Given information:
********
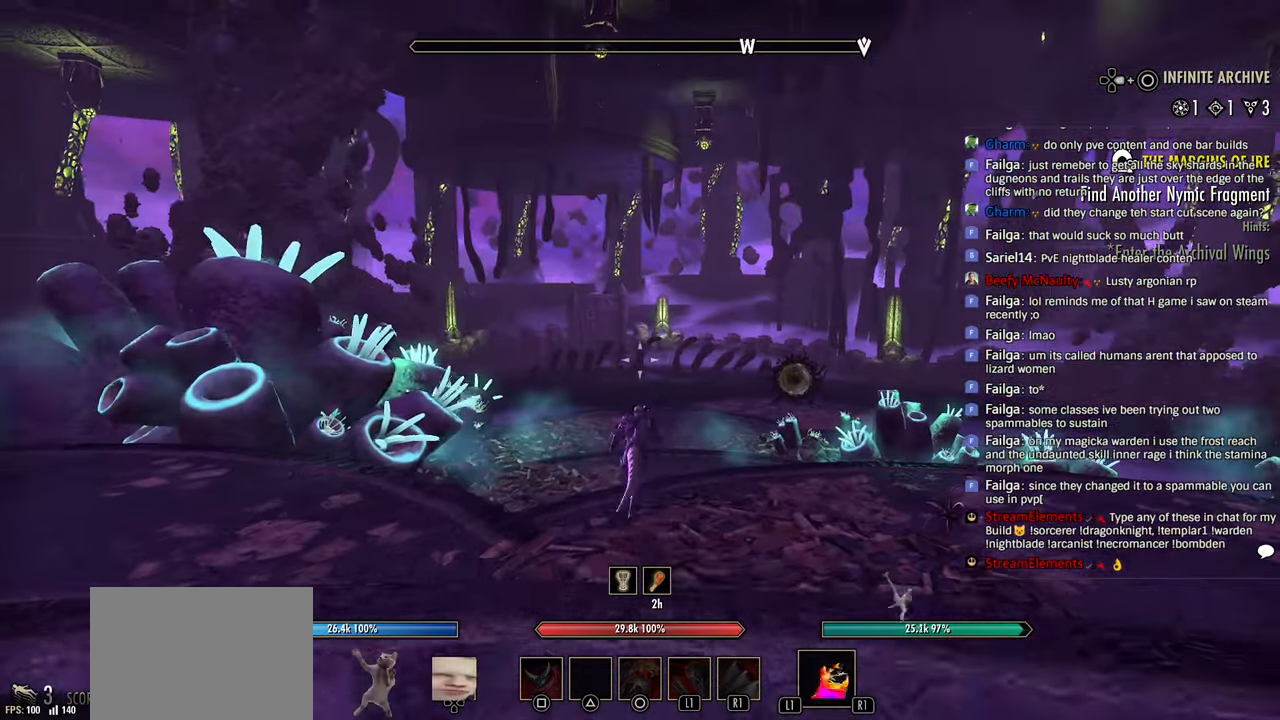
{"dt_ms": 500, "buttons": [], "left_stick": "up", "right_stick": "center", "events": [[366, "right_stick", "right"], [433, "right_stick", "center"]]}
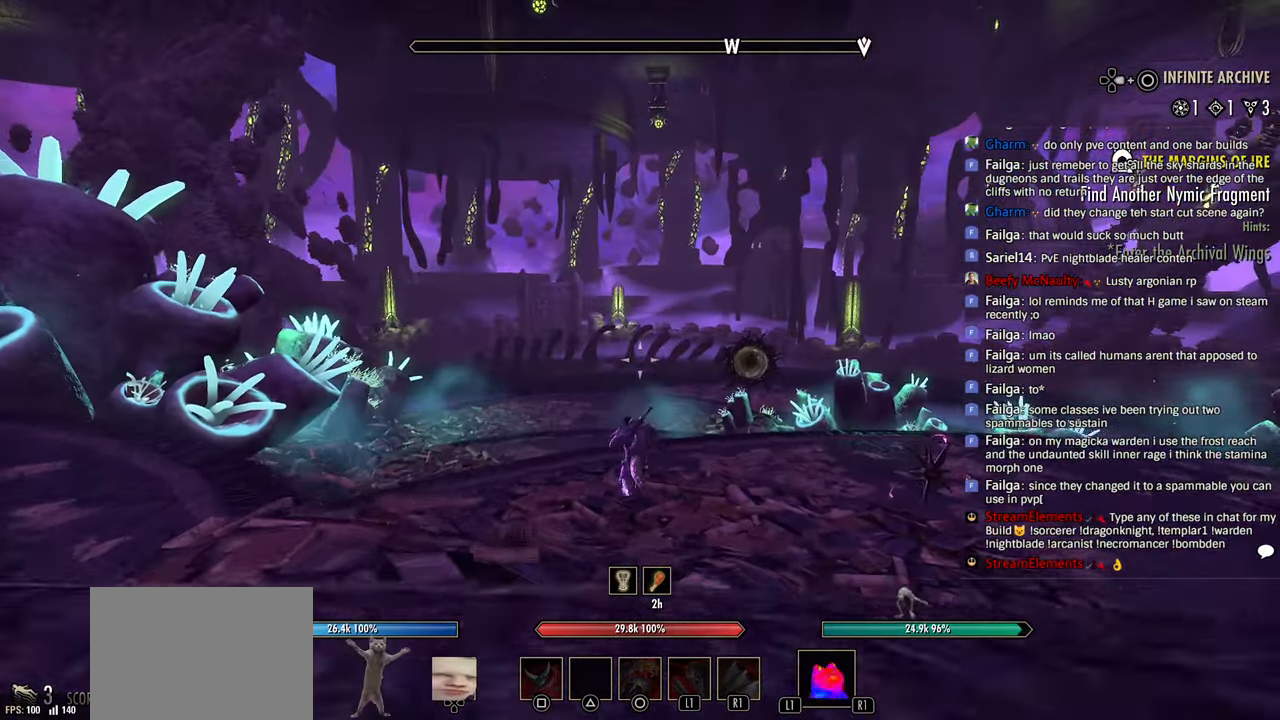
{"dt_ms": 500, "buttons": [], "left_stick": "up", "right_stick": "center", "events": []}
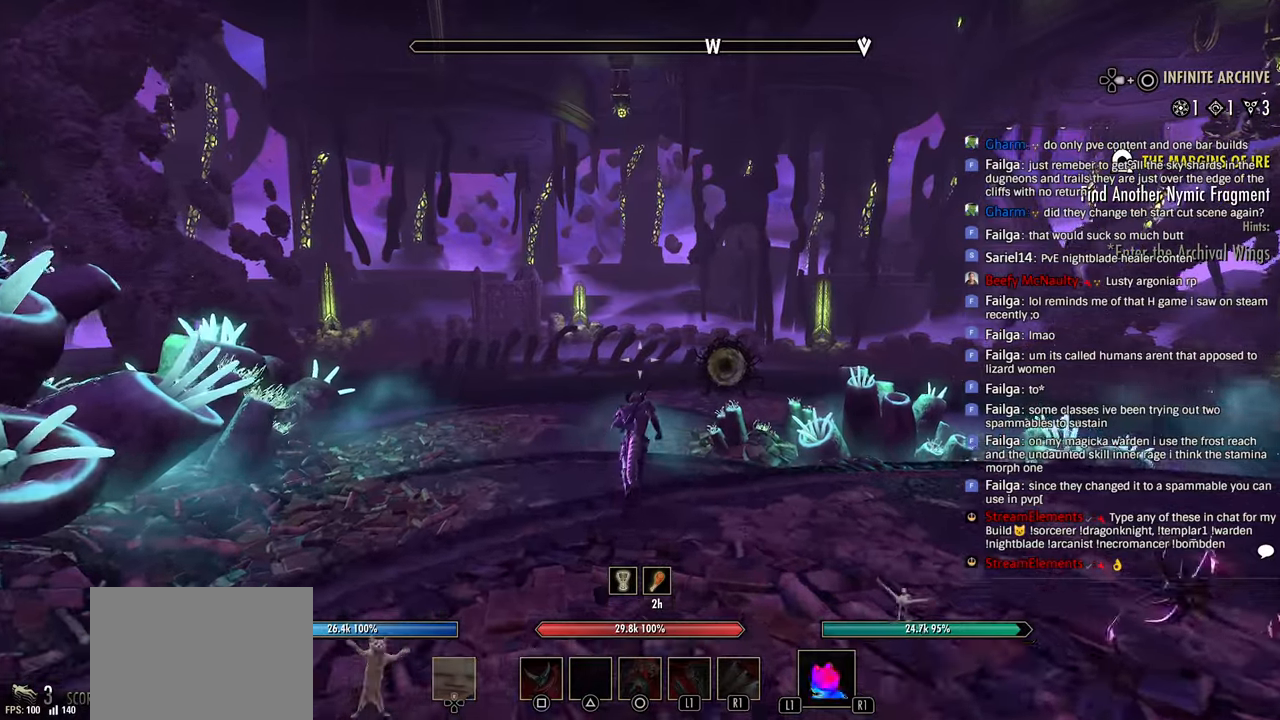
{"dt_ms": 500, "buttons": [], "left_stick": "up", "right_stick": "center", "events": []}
********
Task statement: Return the full listing exactly as it appears above, without its pictures.

Result below:
{"dt_ms": 500, "buttons": [], "left_stick": "up", "right_stick": "center", "events": [[366, "right_stick", "right"], [433, "right_stick", "center"]]}
{"dt_ms": 500, "buttons": [], "left_stick": "up", "right_stick": "center", "events": []}
{"dt_ms": 500, "buttons": [], "left_stick": "up", "right_stick": "center", "events": []}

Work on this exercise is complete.